All this lies that the FoxP3 can be important in the work of the gene regulator T cells, which was previously discovered by Sakaguchi. Two years later, it was re -established that established that it was actually the case.
Finding system
Prior to the establishment of the concept of regulator T cells, scientists proposed a population of cells called “suppressor” T cells, suggesting that over-the-top immunity was prevented. But this idea changed in the last 30 years, Srini V. Kaveri, Research of Research (Emeritus), Center de Rechreche Des Cordelliers (CNRS), Paris.
“The accurate mechanism of accounting for these oppressive effects was not clearly defined at the molecular and bio -chemical level. This was because the actual cells that carried the mitigation function were not separated with specific markers. Also, as the findings could not be re -introduced, the area was not reinforced, the area was not faded, and the oppressed cells were convinced.”
However, it was known that the organ key for T cell development is thymus (so T) in the upper chest. This would mean that T cell activity should be stopped by removing the thymus. In the 1980s, Sakaguchi colleagues found some opposite: When they removed the thymus from three days old mice, the immune system went to overdrive and mice developed autoimmune disease.
Subsequently, Sakguchi separated T cells from healthy mice and injected them into mice without a thymus. This time, T cells appeared that can protect mice from autoimmune diseases. Driver – Before identifying regulator T cells, they were characterized by a decade, which is characterized by protein CD4 and CD25.
Decades later, Sakaguchi added more information in the work he started. Branco and Ramsdel, after identifying the FoxP3 genes, Sakaguchi and other researchers proved that this gene regulator controls the growth of T cells. These cells not only prevent other T cells from attacking the body, but also ensure that the immune system cools down after eliminating an invader.
why it matters
Today, a lot is understood how T cells work, affect the development of new remedies.

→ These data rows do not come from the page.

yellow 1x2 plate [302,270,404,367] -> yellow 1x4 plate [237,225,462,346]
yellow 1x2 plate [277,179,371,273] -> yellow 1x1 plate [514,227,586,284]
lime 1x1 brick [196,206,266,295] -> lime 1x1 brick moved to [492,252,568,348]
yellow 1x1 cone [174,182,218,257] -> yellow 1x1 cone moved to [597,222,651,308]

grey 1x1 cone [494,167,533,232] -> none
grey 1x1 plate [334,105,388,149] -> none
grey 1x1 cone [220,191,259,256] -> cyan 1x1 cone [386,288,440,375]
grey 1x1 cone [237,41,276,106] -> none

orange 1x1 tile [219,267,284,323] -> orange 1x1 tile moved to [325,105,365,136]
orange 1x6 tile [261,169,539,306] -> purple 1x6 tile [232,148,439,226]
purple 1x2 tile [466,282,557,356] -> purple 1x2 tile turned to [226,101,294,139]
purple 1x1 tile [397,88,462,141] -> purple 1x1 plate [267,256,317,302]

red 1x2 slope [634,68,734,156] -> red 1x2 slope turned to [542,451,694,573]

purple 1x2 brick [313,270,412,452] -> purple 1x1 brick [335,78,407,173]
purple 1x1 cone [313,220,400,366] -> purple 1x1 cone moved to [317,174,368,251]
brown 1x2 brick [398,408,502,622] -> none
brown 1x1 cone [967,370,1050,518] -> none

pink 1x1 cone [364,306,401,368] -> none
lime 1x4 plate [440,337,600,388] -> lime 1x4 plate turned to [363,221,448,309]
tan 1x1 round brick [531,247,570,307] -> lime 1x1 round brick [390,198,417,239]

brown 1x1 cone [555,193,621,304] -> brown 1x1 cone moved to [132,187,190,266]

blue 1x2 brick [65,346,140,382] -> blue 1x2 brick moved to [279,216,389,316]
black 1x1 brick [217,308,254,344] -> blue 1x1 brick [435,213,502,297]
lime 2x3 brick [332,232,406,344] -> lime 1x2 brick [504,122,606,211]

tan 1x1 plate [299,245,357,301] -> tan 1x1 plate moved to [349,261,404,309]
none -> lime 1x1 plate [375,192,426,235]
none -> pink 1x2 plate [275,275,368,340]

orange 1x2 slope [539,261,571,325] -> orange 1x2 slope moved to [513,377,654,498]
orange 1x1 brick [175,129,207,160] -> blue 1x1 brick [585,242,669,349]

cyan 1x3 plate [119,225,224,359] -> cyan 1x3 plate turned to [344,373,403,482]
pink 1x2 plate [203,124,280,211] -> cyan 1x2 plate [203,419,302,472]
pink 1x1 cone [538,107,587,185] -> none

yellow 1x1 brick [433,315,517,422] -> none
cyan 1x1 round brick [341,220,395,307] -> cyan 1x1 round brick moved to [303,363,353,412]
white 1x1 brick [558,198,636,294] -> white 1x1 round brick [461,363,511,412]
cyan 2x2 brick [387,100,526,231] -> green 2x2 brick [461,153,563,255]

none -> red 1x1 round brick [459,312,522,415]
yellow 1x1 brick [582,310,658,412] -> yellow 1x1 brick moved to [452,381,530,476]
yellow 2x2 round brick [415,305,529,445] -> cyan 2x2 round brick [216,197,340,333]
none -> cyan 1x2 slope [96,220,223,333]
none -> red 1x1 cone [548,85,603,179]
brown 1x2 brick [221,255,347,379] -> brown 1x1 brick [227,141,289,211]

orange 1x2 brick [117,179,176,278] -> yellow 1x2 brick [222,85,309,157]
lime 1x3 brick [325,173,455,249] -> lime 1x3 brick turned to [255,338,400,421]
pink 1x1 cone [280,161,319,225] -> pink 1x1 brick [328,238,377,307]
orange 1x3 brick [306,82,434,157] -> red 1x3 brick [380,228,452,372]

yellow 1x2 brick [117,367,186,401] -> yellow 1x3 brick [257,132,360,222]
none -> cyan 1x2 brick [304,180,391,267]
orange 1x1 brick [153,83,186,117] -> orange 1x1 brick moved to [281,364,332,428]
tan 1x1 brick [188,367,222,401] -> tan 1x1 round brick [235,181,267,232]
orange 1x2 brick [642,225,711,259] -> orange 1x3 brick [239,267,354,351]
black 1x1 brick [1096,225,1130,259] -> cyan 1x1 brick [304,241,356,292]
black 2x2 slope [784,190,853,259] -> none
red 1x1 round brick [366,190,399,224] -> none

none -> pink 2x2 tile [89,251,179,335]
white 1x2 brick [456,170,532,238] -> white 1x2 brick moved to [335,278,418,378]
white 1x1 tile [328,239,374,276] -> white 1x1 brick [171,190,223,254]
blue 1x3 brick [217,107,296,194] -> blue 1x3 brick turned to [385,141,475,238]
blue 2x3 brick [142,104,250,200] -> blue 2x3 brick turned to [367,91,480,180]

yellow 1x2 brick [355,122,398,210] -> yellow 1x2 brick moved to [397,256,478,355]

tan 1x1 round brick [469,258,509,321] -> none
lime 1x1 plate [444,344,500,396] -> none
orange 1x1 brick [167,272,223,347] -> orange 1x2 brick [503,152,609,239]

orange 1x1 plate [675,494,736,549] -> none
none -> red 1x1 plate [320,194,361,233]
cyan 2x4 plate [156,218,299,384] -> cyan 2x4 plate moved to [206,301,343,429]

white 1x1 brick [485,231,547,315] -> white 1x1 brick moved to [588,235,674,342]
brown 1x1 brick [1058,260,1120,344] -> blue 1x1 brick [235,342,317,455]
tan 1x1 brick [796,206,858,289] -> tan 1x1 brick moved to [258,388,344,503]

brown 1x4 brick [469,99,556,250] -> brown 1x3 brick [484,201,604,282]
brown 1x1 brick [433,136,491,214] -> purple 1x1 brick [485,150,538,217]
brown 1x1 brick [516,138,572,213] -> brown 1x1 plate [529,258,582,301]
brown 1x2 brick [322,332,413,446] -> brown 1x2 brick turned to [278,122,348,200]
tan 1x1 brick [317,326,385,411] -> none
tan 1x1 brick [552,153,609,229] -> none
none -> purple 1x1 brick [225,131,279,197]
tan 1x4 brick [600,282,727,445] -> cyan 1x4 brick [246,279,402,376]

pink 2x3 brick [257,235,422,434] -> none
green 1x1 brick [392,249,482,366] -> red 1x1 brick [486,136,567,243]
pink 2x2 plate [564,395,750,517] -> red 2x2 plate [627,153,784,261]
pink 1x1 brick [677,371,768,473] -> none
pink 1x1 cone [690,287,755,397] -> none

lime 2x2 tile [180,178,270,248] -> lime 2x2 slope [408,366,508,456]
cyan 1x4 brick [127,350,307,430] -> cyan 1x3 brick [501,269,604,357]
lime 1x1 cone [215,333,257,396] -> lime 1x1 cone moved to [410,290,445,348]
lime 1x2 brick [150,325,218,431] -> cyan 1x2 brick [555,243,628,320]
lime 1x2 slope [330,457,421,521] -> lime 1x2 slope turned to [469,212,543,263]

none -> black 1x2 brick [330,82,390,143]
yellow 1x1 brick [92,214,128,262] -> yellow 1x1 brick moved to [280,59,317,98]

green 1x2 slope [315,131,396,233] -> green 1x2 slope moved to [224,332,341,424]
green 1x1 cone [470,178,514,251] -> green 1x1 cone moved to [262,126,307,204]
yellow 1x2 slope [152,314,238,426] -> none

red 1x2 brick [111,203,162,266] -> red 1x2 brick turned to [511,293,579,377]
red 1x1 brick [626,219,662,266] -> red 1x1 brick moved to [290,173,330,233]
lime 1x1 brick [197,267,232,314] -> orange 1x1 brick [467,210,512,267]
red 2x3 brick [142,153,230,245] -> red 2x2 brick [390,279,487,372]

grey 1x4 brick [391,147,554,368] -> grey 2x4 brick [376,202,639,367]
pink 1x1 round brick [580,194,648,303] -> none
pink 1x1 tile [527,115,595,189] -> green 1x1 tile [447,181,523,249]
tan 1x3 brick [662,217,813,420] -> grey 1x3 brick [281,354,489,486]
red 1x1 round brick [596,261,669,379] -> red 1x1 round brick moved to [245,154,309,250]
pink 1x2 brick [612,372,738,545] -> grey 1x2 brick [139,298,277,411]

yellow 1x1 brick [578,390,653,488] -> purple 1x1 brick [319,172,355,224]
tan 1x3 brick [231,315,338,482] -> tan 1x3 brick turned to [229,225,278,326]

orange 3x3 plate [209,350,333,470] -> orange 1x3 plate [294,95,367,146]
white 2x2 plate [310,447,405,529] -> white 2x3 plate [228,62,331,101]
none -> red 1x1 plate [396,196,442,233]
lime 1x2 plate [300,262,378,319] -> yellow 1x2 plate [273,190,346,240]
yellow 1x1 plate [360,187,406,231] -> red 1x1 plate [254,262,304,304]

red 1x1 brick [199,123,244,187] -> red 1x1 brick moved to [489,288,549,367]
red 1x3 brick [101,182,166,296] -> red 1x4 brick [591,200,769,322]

“Tregs prevent the growth and multiplication of harmful cells and can also prevent malignant cytokine production by pathogenic T cells. In addition to harmful T cells, Tregs can target many other cell types, including antigen presenting cells Can, ”Kaveri said.
Sometimes, regulatory T cells can be a barrier. Tumors can attract a large number of regulatory T cells that mold them from the immune system. Researchers are trying to find ways to eliminate this wall so that the immune system can reach the tumor.
On the other hand, in autoimmune diseases, researchers are trying to find ways to promote the formation of regulator T cells. Researchers are also trying to separate regulatory T cells from a patient, multiplying them into a laboratory and returning them to the patient, thus giving them more regulatory T cells.
“Terrible autoimmune disease cortison can now be dealt with in a specific way. In our laboratory in Paris, we have described an approach by which we can expand the tregs in patients with autoimmune and inflammatory diseases,” Kaveri said.
“Treatment of many diseases is particularly dependent on transplantation that were large challenges, now within reach … It is all possible for a better understanding of the mechanism of peripheral tolerance. Although TREGS is not the only actor of peripheral tolerance, at this time, they somehow capture,” he said.